Tal día como hoy del año 1453, hace 571 años, el ejército otomano —dirigido por su soberano Mehmed II— derrotaba a las últimas defensas y saltaba las murallas de Constantinopla. Con la caída de la capital romana de oriente, se ponía fin a un imperio que había sido fundado quince siglos antes por Augusto, el primer emperador de Roma (27 a.C.). Posteriormente, en el año 395, el Imperio Romano había sido dividido en dos partes: el occidental, con capital en Roma, y el oriental, con capital en Constantinopla (la antigua Bizancio, hasta entonces capital de la provincia romana de Tracia). En el año 475, la parte occidental se hundió definitivamente, pero, en cambio, la parte oriental no solo resistiría el proceso de descomposición que afectaba a Roma, sino que, poco después, alcanzaría su época más esplendorosa (siglos VI y VII) y se proyectaría en el tiempo hasta 1453.
La caída de Constantinopla fue la culminación de una etapa de crisis que se había iniciado con el cambio de milenio (siglos X y XI).

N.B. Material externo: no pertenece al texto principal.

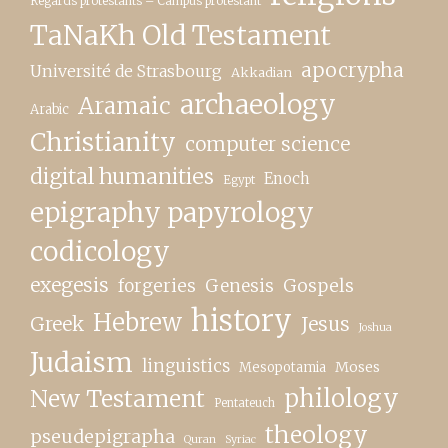
Regards protestants – Campus protestant
TaNaKh Old Testament
apocrypha
Université de Strasbourg
Akkadian
archaeology
Aramaic
Arabic
Christianity
computer science
digital humanities
Enoch
Egypt
epigraphy papyrology
codicology
exegesis
forgeries
Genesis
Gospels
history
Hebrew
Greek
Jesus
Joshua
Judaism
linguistics
Moses
Mesopotamia
New Testament
philology
Pentateuch
theology
pseudepigrapha
Quran
Syriac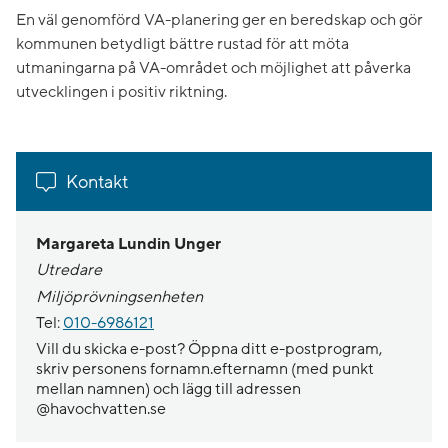
En väl genomförd VA-planering ger en beredskap och gör
kommunen betydligt bättre rustad för att möta
utmaningarna på VA-området och möjlighet att påverka
utvecklingen i positiv riktning.
Kontakt
Margareta Lundin Unger
Utredare
Miljöprövningsenheten
Tel:
010-6986121
Vill du skicka e-post? Öppna ditt e-postprogram,
skriv personens fornamn.efternamn (med punkt
mellan namnen) och lägg till adressen
@havochvatten.se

Ese imperio, que a caballo entre las centurias del 500 y del 600 había consolidado el dominio sobre su mitad, se había expandido sobre buena parte de las antiguas posesiones romanas occidentales (península Itálica, Sicilia, Cerdeña, Córcega, litoral mediterráneo de la península Ibérica, Baleares, Magreb) y se había convertido en la primera potencia del mundo conocido. Mil años más tarde y cincuenta años antes de la caída (principios del siglo XV), había quedado reducido al territorio de tres pequeñas regiones (Bósforo, Salónica y Atenas) que tan solo representaban un 1% de la superficie de su época de plenitud. Su último emperador fue Constantino XI, que murió defendiendo las murallas de la ciudad el día de la caída.
Durante este proceso de crisis y contracción, el Imperio de Oriente estuvo gravemente amenazado en varias ocasiones. Durante las cruzadas a Tierra Santa (1099-1394), los caballeros que lideraban esas operaciones atacaron al Imperio de Oriente para crear dominios personales. Pero la amenaza más grave la sufrió entre 1303 y 1318, cuando la Compañía Catalana de Oriente (los almogávares) habían acudido como mercenarios del emperador romano, pero tras una serie de traiciones, habían desplegado una serie de campañas de resarcimiento que habían estado a punto de provocar la caída del Imperio. Los emperadores orientales Andrónico II y Miguel IX tendrían que aceptar la constitución de los ducados catalanes de Atenas y de Neopatria (1311-1390), enclavados en el corazón del Imperio, como una premonición que anticipaba el final de ese histórico edificio político.